Two lines mark the range in the entries below: the one holding "23 528 11.96" and the one holding "758 60 5.47". Set down those two and all lines between them, exactly.

┌────────

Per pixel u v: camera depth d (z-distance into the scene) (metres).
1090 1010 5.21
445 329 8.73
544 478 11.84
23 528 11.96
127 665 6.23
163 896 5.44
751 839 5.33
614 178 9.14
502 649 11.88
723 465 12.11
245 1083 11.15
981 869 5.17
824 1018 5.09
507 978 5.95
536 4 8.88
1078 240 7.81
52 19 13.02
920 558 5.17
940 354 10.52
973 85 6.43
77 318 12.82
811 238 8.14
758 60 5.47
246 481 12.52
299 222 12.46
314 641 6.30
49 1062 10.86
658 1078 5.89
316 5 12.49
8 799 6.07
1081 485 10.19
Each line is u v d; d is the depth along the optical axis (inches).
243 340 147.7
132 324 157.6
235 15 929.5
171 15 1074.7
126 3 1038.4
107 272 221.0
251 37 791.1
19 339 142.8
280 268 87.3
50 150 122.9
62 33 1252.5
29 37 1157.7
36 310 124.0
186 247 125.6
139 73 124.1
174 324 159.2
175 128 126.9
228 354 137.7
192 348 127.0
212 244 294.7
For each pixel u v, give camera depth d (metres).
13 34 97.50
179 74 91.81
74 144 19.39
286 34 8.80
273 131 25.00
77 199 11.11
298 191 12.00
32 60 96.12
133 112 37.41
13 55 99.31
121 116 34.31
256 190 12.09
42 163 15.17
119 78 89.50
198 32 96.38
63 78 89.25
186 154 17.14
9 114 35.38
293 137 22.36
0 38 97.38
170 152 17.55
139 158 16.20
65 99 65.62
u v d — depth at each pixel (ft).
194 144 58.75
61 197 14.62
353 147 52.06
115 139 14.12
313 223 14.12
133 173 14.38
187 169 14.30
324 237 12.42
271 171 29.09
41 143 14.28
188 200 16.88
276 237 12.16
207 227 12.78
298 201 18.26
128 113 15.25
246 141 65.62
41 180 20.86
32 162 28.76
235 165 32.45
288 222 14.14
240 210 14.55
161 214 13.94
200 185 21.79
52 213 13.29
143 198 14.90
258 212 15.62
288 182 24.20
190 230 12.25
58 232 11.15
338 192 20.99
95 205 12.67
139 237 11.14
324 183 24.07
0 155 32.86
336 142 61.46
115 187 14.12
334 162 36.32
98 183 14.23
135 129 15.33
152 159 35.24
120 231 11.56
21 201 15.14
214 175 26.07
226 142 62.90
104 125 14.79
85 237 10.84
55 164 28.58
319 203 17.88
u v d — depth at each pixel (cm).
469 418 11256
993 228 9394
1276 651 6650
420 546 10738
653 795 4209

└────────

[Result below]
23 528 11.96
127 665 6.23
163 896 5.44
751 839 5.33
614 178 9.14
502 649 11.88
723 465 12.11
245 1083 11.15
981 869 5.17
824 1018 5.09
507 978 5.95
536 4 8.88
1078 240 7.81
52 19 13.02
920 558 5.17
940 354 10.52
973 85 6.43
77 318 12.82
811 238 8.14
758 60 5.47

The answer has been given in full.